Des éléments de la brigade nationale des douanes ont accéléré de vastes investigations sur les activités de réseaux organisés spécialisés dans le « blanchiment » et la légalisation d’or de contrebande ou volé, à travers l’utilisation de factures et de déclarations falsifiées pour tromper les contrôleurs, ont révélé des sources bien informées.
Des renseignements reçus à ce sujet font état de l’exploitation, par des « barons » de l’or, de failles dans les procédures de contrôle ainsi que dans les registres d’approvisionnement en matières premières et en déchets industriels, afin de conférer une apparence légale à leurs opérations, ajoutent les mêmes sources.
Et de préciser que les contrôleurs de l’administration des douanes ont procédé à l’ouverture des registres du bureau douanier de garantie – chargé de recevoir les déclarations des commerçants et fabricants d’or – en vue de vérifier les transactions de négociants soupçonnés, après avoir obtenu des informations précises sur l’extension de leurs activités à des villes du centre et du nord du Royaume. Les investigations ont permis de relever des indices de suspicion quant à leurs liens étroits avec des réseaux de contrebande et de trafic international de drogue.
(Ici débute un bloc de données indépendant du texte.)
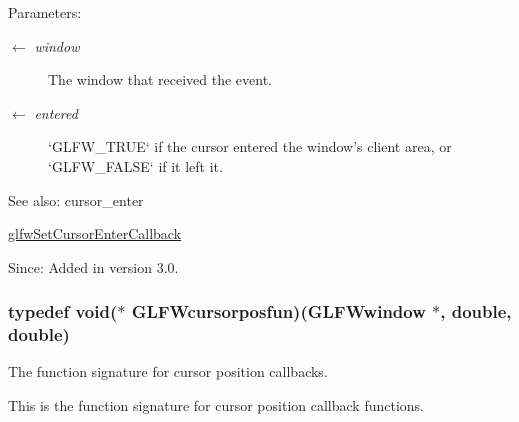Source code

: \begin{Desc}
\item[Parameters:]
\begin{description}
\item[\mbox{$\leftarrow$} {\em window}]The window that received the event. \item[\mbox{$\leftarrow$} {\em entered}]`GLFW\_\-TRUE` if the cursor entered the window's client area, or `GLFW\_\-FALSE` if it left it.\end{description}
\end{Desc}
\begin{Desc}
\item[See also:]cursor\_\-enter 

\hyperlink{group__input_ga20014985561efeb2c53f1956f727830}{glfwSetCursorEnterCallback}\end{Desc}
\begin{Desc}
\item[Since:]Added in version 3.0. \end{Desc}
\hypertarget{group__input_g592fbfef76d88f027cb1bc4c36ebd437}{
\subsubsection[GLFWcursorposfun]{\setlength{\rightskip}{0pt plus 5cm}typedef void($\ast$  {\bf GLFWcursorposfun})({\bf GLFWwindow} $\ast$, double, double)}}
\label{group__input_g592fbfef76d88f027cb1bc4c36ebd437}


The function signature for cursor position callbacks. 

This is the function signature for cursor position callback functions.

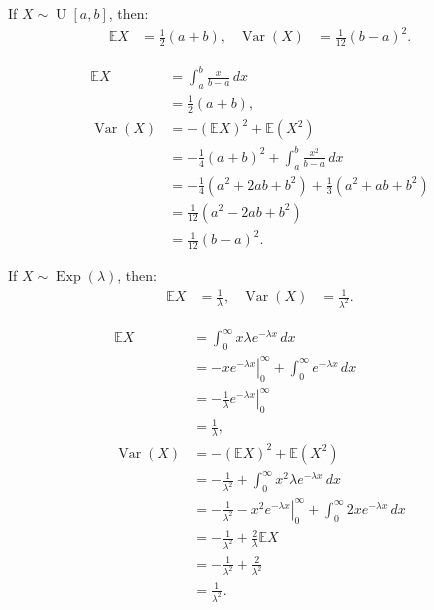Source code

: \documentclass{huhtakm-template-book-v2}
\newcommand{\expect}{\mathbb{E}}
\DeclareMathOperator{\U}{U}
\DeclareMathOperator{\Exp}{Exp}
\DeclareMathOperator{\Var}{Var}
\begin{document}
    \begin{thm}
        If $X \sim \U[a, b]$, then:
        \begin{align*}
            \expect{X} &= \frac{1}{2}(a+b), & \Var(X) &= \frac{1}{12}(b-a)^{2}.
        \end{align*}
    \end{thm}
    \begin{proofing}
        \begin{align*}
            \expect{X} &= \int_{a}^{b}\frac{x}{b-a}\,dx\\
            &= \frac{1}{2}(a+b),\\
            \Var(X) &= -(\expect{X})^{2} + \expect(X^{2})\\
            &= -\frac{1}{4}(a+b)^{2} + \int_{a}^{b}\frac{x^{2}}{b-a}\,dx\\
            &= -\frac{1}{4}(a^{2} + 2ab + b^{2}) + \frac{1}{3}(a^{2} + ab + b^{2})\\
            &= \frac{1}{12}(a^{2} - 2ab + b^{2})\\
            &= \frac{1}{12}(b-a)^{2}.
        \end{align*}
    \end{proofing}
    \begin{thm}
        If $X \sim \Exp(\lambda)$, then:
        \begin{align*}
            \expect{X} &= \frac{1}{\lambda}, & \Var(X) &= \frac{1}{\lambda^{2}}.
        \end{align*}
    \end{thm}
    \begin{proofing}
        \begin{align*}
            \expect{X} &= \int_{0}^{\infty}x\lambda e^{-\lambda x}\,dx\\
            &= \left.-xe^{-\lambda x}\right|_{0}^{\infty} + \int_{0}^{\infty}e^{-\lambda x}\,dx\\
            &= \left.-\frac{1}{\lambda}e^{-\lambda x}\right|_{0}^{\infty}\\
            &= \frac{1}{\lambda},\\
            \Var(X) &= -(\expect{X})^{2} + \expect(X^{2})\\
            &= -\frac{1}{\lambda^{2}} + \int_{0}^{\infty}x^{2}\lambda e^{-\lambda x}\,dx\\
            &= -\frac{1}{\lambda^{2}} - \left.x^{2}e^{-\lambda x}\right|_{0}^{\infty} + \int_{0}^{\infty}2xe^{-\lambda x}\,dx\\
            &= -\frac{1}{\lambda^{2}} + \frac{2}{\lambda}\expect{X}\\
            &= -\frac{1}{\lambda^{2}} + \frac{2}{\lambda^{2}}\\
            &= \frac{1}{\lambda^{2}}.
        \end{align*}
    \end{proofing}
    \newpage
\end{document}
De même, est-il souligné, les opérations d’audit en cours se concentrent sur les transactions d’un commerçant d’or connu à Casablanca, propriétaire de plus de cinq boutiques dans des kissariats et marchés réputés, en plus de petits ateliers de fabrication. Celui-ci fait désormais l’objet d’une enquête approfondie après que les services de contrôle ont détecté des factures suspectes dans ses déclarations, qu’il aurait utilisées pour justifier des opérations d’approvisionnement en matières premières et des transactions d’achat et de vente, en s’appuyant sur des documents émanant de sociétés fictives.
Les investigations de la brigade nationale des douanes se sont également étendues à un second commerçant, en raison de contradictions relevées entre les stocks déclarés auprès des services douaniers et les quantités réellement produites d’or, ainsi que d’incohérences dans les données relatives aux déchets industriels issus des opérations de fabrication.
Les enquêtes ont conclu que le suspect exploitait des failles dans les mécanismes de contrôle sur le terrain pour intégrer des bijoux de contrebande et volés dans les déchets de fabrication, avant de les réenregistrer comme matières premières légales, en recourant à de fausses factures pour parachever cette manœuvre.
A noter que l’Administration des douanes et impôts indirects assure une surveillance stricte de l’industrie et du commerce de l’or, à travers le contrôle des opérations d’importation et d’exportation, ainsi que la vérification du respect des normes légales relatives au titrage et au poinçonnage de l’or. Parallèlement, les équipes de contrôle mènent des campagnes d’inspection sur le terrain dans les marchés pour lutter contre la fraude et la falsification, en coordination avec les autorités locales et le Bureau national du poinçonnage, tandis que la brigade nationale des douanes est chargée de traquer les réseaux de contrebande et de manipulation du métal précieux sur l’ensemble du territoire.
Selon les sources de Hespress, les investigations des contrôleurs se heurtent à des défis majeurs pour déceler les manipulations de documents et des registres de circulation des marchandises entre les points de production et de vente, en raison du haut niveau de professionnalisme des réseaux concernés dans la falsification des documents et la dissimulation des circuits de commercialisation.
Ces réseaux s’emploient en effet à tenter de légaliser l’ensemble des étapes de circulation de l’or suspect, depuis l’approvisionnement jusqu’à son écoulement sur les marchés. Les sources précisent qu’une partie des enquêtes en cours a été déclenchée par des renseignements émanant de commerçants, ainsi que par des informations issues de procès-verbaux d’opérations de contrôle a posteriori.
Enfin, les mêmes sources soulignent que les contrôleurs des douanes, en coordination avec les brigades régionales de contrôle, s’orientent vers une révision des procédures de contrôle a posteriori des commerces et points de vente d’or, ainsi qu’un examen approfondi des factures d’acquisition d’or brut, des justificatifs utilisés et des déclarations relatives aux déchets industriels.
Cette démarche intervient dans un contexte marqué par une hausse notable de la demande des commerçants pour l’or étranger – y compris celui issu de la contrebande – afin de répondre à une demande intérieure croissante, et ce malgré les vagues de hausse des prix.